Trusting Video Slot Machines

 Trusting Video Slot Machines

Way back in the late 1980s, before casinos came to Mississippi (or anywhere else in the United States outside Nevada and New Jersey), I was walking through the Flamingo in Las Vegas on a busy Friday night. Rows and rows of slot machines were busy, but as I cruised the aisles, I spotted one empty spot. I made my way past five or six machines, and found a single idle game amidst a slot-playing frenzy.

Why was this single machine idle? It was an early video slot, surrounded by games with mechanical reels. It didn’t have any of the bonus events, sound effects or bells and whistles of modern video slots. It was a three-reel game with fruit symbols that mimicked play on the mechanical games.

I started to plunk my quarters into the slot, and a couple of women on my left told me that they just didn’t like that game, that they felt it could be manipulated.

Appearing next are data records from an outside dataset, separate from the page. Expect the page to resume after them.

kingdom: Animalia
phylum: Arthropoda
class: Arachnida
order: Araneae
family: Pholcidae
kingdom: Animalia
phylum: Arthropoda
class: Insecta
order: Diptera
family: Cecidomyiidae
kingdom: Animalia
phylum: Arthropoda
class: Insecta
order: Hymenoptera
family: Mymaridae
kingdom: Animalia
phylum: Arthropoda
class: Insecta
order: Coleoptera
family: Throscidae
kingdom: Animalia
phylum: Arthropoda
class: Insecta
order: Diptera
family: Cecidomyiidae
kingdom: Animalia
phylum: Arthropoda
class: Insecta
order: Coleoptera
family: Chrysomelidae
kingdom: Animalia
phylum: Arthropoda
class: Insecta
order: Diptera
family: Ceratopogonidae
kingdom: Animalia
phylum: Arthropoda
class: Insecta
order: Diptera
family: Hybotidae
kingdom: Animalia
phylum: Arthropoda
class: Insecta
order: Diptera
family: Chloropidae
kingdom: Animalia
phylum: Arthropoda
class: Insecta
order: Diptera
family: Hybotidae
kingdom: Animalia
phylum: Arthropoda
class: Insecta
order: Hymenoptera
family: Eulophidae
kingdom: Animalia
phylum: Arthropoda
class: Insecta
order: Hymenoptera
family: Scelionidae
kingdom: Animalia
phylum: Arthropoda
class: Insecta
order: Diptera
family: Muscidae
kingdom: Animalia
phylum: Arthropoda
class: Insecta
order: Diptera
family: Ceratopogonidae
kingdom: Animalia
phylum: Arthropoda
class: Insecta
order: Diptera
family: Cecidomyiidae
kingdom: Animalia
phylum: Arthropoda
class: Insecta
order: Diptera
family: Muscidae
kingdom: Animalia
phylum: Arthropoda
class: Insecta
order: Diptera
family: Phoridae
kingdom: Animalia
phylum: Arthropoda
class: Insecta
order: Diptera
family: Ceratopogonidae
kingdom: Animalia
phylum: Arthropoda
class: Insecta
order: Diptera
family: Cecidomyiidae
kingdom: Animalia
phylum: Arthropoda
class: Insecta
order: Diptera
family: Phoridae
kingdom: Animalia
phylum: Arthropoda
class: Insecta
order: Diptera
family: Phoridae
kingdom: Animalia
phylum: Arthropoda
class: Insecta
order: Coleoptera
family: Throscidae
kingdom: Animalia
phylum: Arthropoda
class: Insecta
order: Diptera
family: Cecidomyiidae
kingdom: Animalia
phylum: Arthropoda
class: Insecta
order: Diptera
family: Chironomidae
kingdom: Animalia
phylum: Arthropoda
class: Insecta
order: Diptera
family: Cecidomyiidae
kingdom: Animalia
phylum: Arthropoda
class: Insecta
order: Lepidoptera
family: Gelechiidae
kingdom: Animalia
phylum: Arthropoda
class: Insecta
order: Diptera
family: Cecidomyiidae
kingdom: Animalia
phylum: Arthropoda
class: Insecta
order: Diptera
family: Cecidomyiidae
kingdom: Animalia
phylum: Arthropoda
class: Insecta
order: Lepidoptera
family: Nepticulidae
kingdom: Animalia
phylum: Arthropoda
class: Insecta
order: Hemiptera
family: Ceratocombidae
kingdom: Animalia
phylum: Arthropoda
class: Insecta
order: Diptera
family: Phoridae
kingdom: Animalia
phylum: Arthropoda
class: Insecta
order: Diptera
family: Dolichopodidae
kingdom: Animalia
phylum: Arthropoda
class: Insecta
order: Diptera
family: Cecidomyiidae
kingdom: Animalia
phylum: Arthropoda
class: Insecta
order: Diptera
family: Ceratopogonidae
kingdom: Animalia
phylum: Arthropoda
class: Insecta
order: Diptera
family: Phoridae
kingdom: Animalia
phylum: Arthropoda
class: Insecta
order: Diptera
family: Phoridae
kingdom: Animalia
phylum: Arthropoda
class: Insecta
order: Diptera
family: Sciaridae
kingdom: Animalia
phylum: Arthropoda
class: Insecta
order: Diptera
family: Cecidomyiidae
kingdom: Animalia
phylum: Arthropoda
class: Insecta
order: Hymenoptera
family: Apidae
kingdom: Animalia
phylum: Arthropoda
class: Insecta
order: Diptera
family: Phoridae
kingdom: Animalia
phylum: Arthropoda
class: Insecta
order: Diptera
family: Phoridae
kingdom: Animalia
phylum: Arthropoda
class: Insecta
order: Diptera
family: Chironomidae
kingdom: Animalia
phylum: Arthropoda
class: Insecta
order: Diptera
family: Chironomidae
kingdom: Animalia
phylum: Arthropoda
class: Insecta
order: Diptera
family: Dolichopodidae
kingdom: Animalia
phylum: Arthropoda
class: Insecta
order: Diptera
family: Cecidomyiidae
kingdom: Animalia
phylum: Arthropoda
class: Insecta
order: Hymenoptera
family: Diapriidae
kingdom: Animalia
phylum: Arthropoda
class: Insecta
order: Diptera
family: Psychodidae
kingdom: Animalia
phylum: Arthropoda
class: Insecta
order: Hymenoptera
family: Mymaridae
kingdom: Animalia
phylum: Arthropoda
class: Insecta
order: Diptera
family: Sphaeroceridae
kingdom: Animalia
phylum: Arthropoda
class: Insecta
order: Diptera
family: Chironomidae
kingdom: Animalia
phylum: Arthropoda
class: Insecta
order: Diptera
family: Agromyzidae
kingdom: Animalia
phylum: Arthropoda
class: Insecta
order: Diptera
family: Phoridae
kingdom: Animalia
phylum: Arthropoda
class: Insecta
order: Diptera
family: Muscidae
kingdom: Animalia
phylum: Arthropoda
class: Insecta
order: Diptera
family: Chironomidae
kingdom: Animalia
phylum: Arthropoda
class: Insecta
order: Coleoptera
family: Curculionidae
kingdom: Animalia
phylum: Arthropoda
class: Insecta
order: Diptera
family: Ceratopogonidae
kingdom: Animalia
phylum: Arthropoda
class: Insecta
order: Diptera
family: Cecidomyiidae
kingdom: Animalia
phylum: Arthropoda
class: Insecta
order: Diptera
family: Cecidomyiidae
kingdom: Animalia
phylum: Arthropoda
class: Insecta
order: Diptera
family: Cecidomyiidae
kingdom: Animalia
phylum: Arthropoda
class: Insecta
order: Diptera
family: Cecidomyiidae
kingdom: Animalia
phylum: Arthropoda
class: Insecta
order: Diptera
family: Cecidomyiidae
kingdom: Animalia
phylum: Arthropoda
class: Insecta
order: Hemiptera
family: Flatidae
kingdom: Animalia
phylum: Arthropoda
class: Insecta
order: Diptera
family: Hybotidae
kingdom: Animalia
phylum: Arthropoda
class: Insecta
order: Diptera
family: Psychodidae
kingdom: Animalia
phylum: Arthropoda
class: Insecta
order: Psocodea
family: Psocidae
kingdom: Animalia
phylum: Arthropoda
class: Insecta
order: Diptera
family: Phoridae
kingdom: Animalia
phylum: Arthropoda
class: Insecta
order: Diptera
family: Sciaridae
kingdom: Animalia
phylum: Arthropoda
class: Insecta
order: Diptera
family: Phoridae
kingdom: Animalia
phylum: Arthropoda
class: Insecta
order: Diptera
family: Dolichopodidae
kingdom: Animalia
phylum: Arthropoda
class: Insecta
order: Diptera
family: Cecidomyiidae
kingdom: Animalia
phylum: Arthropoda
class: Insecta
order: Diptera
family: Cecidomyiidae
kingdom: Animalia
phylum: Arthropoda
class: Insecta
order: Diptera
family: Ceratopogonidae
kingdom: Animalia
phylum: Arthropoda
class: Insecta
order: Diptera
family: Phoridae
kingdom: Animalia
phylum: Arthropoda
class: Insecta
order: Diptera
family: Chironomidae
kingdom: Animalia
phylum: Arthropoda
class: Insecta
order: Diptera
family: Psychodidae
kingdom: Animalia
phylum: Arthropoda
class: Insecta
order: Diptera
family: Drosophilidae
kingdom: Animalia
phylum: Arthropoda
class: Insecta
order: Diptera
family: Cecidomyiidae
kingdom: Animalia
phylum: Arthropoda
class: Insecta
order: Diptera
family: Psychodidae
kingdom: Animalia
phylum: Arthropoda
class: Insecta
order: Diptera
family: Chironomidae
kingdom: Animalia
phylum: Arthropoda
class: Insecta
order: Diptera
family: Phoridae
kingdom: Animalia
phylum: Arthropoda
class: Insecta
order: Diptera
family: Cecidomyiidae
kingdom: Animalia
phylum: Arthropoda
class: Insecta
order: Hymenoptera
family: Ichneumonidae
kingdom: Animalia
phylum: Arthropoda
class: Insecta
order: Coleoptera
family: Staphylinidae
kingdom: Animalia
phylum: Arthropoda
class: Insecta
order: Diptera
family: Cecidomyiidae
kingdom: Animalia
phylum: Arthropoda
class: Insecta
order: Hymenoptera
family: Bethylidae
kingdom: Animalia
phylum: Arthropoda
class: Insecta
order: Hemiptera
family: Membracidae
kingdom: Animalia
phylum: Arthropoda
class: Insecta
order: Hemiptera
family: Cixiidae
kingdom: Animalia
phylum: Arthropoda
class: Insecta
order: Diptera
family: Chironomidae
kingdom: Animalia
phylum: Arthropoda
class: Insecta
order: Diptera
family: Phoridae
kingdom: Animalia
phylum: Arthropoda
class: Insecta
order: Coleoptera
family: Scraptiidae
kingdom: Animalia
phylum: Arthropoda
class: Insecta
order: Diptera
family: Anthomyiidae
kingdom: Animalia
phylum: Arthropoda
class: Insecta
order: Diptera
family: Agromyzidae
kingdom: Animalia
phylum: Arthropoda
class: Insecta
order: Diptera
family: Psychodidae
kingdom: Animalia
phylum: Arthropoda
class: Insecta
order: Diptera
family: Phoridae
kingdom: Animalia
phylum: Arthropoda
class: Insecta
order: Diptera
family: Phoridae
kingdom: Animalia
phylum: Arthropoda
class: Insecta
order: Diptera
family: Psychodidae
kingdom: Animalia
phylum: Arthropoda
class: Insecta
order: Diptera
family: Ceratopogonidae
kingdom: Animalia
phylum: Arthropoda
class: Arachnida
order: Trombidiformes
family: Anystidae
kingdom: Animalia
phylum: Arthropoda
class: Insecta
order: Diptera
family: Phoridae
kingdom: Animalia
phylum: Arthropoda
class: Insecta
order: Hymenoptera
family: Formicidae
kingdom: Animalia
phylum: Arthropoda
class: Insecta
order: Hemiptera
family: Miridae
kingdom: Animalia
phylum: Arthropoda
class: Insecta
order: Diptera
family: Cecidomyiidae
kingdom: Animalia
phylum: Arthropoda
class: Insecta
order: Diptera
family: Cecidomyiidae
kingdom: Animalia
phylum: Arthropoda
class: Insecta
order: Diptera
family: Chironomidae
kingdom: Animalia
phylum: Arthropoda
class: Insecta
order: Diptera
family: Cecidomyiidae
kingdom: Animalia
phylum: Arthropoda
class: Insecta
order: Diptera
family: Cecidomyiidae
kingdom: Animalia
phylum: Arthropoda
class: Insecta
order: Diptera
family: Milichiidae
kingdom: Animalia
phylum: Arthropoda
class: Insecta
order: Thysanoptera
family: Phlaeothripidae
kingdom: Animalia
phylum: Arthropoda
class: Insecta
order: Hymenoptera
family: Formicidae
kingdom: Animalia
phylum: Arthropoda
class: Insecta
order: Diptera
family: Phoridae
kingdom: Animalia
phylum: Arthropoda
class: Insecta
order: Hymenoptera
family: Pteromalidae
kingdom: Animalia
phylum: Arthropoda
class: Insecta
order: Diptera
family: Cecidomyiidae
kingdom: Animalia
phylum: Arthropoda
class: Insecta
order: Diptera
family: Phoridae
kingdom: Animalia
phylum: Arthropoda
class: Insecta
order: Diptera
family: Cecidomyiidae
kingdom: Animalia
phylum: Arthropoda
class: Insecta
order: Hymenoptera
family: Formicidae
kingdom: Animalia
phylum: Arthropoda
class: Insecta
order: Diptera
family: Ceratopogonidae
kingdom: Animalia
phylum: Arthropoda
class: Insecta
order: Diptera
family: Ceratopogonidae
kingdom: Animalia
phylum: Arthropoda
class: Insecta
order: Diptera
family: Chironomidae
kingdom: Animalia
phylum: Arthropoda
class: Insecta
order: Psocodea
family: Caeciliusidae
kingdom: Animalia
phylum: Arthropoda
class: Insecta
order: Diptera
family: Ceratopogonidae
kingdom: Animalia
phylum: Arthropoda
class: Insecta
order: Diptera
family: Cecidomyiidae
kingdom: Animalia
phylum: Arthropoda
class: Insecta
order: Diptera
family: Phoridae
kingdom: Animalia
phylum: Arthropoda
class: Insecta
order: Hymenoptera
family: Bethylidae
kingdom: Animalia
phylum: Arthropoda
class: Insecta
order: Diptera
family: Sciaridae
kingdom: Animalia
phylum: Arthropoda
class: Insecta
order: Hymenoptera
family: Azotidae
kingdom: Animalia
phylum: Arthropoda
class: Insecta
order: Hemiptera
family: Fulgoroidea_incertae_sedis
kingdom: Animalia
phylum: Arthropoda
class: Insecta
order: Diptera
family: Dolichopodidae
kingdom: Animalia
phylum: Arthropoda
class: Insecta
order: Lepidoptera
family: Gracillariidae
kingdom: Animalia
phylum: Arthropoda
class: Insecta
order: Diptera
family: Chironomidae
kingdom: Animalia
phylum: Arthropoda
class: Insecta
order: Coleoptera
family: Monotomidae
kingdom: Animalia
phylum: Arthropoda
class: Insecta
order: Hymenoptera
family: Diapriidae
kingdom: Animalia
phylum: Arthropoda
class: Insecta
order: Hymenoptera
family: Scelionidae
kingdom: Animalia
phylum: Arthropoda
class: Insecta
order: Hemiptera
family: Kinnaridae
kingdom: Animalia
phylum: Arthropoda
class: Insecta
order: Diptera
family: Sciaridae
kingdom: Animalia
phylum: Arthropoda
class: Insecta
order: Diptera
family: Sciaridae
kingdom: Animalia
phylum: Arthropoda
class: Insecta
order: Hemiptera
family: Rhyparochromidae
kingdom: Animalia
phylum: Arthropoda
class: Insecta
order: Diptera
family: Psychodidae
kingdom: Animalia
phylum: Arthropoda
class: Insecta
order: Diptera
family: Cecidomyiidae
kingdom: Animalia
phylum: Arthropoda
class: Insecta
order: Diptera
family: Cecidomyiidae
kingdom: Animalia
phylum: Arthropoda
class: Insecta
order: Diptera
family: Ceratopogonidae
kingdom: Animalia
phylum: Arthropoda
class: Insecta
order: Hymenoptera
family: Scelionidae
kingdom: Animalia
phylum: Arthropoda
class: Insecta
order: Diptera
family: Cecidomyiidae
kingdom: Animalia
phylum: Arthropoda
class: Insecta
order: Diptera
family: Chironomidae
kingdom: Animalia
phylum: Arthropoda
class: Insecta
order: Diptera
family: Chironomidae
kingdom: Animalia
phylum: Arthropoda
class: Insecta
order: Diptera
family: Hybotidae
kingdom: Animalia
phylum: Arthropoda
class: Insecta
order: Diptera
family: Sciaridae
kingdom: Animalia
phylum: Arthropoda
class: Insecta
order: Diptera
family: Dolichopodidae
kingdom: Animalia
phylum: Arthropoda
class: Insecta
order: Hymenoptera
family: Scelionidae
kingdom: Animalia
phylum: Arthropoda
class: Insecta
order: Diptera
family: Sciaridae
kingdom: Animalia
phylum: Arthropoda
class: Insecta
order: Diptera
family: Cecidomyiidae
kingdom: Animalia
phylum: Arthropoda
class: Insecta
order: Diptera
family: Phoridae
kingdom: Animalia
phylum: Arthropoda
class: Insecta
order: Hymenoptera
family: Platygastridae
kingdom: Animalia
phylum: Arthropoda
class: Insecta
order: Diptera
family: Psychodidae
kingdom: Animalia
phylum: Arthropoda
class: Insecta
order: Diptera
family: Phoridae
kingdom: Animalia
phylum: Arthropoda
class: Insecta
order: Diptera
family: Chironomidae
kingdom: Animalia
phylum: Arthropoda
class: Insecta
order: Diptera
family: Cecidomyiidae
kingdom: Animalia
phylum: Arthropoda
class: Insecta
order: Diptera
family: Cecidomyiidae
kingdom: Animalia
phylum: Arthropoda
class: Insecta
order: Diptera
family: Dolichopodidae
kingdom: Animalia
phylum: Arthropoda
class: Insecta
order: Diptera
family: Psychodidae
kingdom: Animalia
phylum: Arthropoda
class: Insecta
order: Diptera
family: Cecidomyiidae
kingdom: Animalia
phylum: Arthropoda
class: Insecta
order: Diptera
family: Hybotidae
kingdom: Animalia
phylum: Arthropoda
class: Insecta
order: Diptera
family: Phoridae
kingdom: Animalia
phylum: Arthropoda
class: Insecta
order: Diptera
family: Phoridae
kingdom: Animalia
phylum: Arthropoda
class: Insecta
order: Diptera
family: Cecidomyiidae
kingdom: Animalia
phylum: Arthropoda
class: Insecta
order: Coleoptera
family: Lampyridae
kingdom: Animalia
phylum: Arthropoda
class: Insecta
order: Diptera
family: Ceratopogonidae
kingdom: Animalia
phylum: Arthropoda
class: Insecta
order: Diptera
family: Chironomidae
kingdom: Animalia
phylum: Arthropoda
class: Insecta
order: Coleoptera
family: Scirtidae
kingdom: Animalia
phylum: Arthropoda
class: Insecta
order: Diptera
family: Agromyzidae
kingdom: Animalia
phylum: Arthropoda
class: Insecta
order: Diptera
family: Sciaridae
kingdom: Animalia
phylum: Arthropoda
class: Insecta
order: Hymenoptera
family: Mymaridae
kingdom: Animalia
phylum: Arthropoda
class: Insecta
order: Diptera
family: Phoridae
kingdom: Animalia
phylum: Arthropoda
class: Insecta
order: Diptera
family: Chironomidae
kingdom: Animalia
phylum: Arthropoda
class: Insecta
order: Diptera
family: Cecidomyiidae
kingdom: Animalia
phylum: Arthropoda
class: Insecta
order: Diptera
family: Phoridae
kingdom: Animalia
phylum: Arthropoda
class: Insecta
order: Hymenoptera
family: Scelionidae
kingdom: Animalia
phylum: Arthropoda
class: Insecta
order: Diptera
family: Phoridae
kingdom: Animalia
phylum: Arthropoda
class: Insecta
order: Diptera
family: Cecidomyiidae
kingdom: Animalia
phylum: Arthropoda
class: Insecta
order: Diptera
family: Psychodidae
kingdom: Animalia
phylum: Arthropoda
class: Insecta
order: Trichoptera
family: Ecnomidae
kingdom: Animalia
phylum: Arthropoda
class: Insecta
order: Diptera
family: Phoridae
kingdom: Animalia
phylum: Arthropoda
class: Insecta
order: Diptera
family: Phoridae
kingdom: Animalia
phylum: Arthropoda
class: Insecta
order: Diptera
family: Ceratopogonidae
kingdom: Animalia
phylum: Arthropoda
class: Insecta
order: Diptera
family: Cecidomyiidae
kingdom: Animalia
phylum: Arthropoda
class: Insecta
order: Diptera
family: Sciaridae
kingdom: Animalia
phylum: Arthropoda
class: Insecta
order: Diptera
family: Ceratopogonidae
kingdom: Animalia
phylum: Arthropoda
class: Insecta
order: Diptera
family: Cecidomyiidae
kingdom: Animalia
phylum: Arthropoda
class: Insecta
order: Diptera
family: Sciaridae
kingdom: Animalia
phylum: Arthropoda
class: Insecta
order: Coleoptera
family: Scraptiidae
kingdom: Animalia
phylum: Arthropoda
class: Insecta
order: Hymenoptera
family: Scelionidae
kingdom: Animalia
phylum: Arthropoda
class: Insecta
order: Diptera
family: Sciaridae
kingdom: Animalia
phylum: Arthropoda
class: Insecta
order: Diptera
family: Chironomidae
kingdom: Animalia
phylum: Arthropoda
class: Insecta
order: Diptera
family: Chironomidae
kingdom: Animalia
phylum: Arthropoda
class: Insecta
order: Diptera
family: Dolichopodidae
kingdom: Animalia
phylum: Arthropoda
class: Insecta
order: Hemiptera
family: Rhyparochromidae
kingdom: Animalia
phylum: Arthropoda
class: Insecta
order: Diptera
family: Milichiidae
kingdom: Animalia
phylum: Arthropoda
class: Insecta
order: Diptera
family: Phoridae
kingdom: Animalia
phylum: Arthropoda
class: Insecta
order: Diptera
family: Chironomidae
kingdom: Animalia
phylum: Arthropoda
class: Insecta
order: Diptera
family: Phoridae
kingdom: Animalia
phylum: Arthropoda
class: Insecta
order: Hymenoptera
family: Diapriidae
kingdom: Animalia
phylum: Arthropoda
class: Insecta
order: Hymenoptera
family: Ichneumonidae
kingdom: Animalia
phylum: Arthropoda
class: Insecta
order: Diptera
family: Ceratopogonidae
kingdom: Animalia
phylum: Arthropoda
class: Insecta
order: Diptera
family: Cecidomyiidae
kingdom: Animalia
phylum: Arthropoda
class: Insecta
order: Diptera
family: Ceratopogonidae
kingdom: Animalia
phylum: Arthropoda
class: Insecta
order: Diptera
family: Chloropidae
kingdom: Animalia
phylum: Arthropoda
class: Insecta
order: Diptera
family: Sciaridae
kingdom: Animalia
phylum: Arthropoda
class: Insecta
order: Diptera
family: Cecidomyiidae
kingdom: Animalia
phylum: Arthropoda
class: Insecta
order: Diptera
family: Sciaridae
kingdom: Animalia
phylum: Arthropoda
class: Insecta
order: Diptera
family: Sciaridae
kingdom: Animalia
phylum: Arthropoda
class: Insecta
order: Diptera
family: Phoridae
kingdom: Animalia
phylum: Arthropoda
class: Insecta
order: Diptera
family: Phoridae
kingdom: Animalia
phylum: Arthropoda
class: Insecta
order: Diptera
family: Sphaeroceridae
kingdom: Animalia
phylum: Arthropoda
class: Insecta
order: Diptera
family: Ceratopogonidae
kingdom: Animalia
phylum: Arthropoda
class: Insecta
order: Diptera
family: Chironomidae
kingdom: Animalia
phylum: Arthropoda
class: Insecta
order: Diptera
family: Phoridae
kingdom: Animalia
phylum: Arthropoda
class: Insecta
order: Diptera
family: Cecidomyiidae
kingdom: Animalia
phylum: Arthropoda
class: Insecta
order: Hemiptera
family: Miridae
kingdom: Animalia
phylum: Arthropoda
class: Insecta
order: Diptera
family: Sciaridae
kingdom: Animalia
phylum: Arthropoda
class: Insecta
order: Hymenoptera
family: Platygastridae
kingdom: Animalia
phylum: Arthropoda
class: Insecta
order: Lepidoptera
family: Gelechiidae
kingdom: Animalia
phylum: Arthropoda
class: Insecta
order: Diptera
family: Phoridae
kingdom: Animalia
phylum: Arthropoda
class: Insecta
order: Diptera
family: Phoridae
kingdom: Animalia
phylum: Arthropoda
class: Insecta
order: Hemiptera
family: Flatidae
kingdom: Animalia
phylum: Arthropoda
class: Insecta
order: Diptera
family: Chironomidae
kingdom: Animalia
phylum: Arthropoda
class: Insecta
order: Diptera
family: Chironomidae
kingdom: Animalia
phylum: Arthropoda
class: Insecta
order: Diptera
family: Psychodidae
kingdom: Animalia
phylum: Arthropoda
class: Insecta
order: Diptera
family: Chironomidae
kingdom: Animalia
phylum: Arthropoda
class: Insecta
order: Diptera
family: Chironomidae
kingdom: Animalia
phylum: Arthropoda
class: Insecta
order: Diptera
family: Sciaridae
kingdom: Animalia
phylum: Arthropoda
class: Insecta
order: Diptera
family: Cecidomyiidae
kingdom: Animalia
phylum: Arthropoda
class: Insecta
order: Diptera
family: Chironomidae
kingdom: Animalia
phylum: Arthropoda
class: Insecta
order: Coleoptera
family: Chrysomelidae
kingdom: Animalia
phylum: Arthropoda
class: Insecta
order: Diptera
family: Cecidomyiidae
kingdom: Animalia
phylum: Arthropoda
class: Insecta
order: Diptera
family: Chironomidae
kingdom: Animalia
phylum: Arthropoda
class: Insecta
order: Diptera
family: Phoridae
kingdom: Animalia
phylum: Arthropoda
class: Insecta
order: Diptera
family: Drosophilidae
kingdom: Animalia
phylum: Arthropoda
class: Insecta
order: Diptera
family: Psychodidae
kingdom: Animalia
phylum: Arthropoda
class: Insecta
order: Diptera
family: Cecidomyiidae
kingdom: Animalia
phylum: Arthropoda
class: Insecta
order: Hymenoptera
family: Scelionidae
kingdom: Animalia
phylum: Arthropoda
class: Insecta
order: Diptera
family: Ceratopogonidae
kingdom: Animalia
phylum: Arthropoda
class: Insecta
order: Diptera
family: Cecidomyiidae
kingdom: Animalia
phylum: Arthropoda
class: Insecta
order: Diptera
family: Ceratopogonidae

Games and players have changed, and today video slots are the casino games that are played most. Still, I sometimes get e-mails from players who just don’t trust the video games. “They’re too much like computers,” one player told me. “You can program a computer to do anything.”

He didn’t seem to have the same aversion about games with mechanical reels, yet all modern slot machines are computerized, whether they have video screens or spinning reels. Whether you’re looking at reels or a video screen. The display you see is just a representation of a game that’s being played inside, in the game’s random number generator program.

There’s no manipulating of results while you’re playing. All games have to meet legal standards for randomness, and video or not, the game remains as random as humans can program a computer to be.